Richard N. Kitsis, M.D.
Professor, Department of Medicine (Cardiology)
Professor, Department of Cell Biology
Director, Wilf Family Cardiovascular Research Institute
The Dr. Gerald and Myra Dorros Chair in Cardiovascular Disease
Areas of Investigation
Dr. Richard Kitsis’ laboratory studies fundamental mechanisms of cell death and their role in cardiovascular disease. To accomplish this, a variety of approaches are employed including molecular and cellular biology, biochemistry, mouse and human genetics, and physiology.
- Demonstration that cardiac myocyte apoptosis plays causal roles in the pathogenesis of both myocardial infarction and heart failure – providing the initial “proof of concept” that apoptosis may be a novel therapeutic target in these important disorders (Foo et al. J Clin Invest, 2005. 115: 565-571).
- Demonstration of molecular mechanisms by which ARC, an endogenous inhibitor of apoptosis enriched in cardiac myocytes, simultaneously antagonizes both death receptor and mitochondrial central apoptosis pathways (Nam et al. Molecular Cell, 2004. 15: 901-912; Foo et al, 2007. Proc Natl Acad Sci USA, 2007. 104: 20826-20831). The ability of ARC to suppress both of these pathways is unique among apoptosis inhibitors.
- Demonstration of a new class of protein-protein interactions that mediates some actions of ARC.
- Demonstration that, in response to death stimuli, ARC undergoes degradation via the ubiquitin-proteasomal pathway, and that maintenance of ARC levels at only ~70% of baseline is adequate to inhibit cell death (Nam et al. J Biol Chem, 2007. 282: 5522-5528).
These results provide the basis for studies that address the following:
- The role of ARC in mediating infarct generation following ischemia-reperfusion and cardiac remodeling in heart failure in vivo. These studies employ a variety of already generated ARC knockout and inducible transgenic mice and are being carried out in collaboration with Dr. David Lefer, another trainer in this program.

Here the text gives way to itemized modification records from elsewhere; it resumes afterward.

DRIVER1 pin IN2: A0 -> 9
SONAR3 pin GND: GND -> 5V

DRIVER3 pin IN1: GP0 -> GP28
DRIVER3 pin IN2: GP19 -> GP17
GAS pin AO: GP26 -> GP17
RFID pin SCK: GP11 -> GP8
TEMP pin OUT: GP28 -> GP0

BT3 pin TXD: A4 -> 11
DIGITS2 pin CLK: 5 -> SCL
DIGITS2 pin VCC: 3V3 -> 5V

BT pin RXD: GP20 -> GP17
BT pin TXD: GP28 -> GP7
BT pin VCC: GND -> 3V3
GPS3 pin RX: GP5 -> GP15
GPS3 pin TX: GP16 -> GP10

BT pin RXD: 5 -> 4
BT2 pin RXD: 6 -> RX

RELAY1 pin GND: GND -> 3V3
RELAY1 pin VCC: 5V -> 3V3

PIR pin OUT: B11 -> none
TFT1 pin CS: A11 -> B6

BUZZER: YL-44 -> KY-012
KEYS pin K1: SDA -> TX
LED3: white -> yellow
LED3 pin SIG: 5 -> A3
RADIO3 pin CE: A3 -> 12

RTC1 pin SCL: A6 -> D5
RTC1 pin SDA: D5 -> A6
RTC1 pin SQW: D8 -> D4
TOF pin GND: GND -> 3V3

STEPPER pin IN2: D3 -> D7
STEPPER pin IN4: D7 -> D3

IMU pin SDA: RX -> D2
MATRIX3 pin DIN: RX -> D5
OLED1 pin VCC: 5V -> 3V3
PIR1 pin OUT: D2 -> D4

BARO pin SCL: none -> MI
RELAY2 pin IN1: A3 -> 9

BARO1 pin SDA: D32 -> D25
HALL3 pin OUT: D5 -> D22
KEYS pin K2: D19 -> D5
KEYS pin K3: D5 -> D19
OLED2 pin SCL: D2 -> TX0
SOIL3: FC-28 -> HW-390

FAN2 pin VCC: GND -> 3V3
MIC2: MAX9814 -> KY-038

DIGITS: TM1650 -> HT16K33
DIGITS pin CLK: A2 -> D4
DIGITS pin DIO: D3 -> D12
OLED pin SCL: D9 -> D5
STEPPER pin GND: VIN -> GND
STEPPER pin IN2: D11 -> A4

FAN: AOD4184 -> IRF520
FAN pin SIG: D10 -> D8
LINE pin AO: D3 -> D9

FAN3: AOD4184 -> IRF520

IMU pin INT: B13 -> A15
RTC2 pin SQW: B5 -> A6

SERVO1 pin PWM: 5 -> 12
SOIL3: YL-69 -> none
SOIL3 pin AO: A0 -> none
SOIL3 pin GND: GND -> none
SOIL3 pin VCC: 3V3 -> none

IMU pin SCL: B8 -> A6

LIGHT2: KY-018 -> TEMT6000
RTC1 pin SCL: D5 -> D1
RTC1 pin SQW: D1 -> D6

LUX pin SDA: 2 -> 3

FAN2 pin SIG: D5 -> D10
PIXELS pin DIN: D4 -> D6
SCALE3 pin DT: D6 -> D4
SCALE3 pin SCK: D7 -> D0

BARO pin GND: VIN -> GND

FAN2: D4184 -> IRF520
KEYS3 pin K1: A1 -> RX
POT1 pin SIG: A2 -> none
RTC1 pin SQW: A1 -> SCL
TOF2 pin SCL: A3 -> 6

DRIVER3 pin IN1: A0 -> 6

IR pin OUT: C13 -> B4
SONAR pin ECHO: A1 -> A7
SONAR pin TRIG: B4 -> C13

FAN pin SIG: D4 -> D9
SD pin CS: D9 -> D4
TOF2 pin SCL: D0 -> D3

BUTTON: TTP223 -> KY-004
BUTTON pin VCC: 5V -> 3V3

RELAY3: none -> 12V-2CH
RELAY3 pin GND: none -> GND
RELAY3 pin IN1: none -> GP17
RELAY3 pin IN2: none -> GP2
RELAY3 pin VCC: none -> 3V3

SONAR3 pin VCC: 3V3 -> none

- The importance of ARC’s interactions with Bax, Fas, and p53 in inhibiting apoptosis in vivo in various clinically-relevant models. These experiments involve matings between ARC-manipulated mice and mice deficient in each of these interacting proteins.
- Identification of the E3-ubiquitin ligase responsible for ARC degradation. This may provide a target for the development of drugs that inhibit ARC degradation during apoptosis and, thereby, maintain ARC levels during a critical period (e.g. during the early hours of myocardial infarction).
- Genetic variation in the human ARC gene with the goal of identifying variants that predispose to or protect from myocardial infarction.
- Molecular mechanisms of necrosis. A variety of approaches are being used to begin to delineate a blue print for this important form of cell death.
These basic and translational studies may provide the basis for new therapeutic approaches to myocardial infarction and heart failure.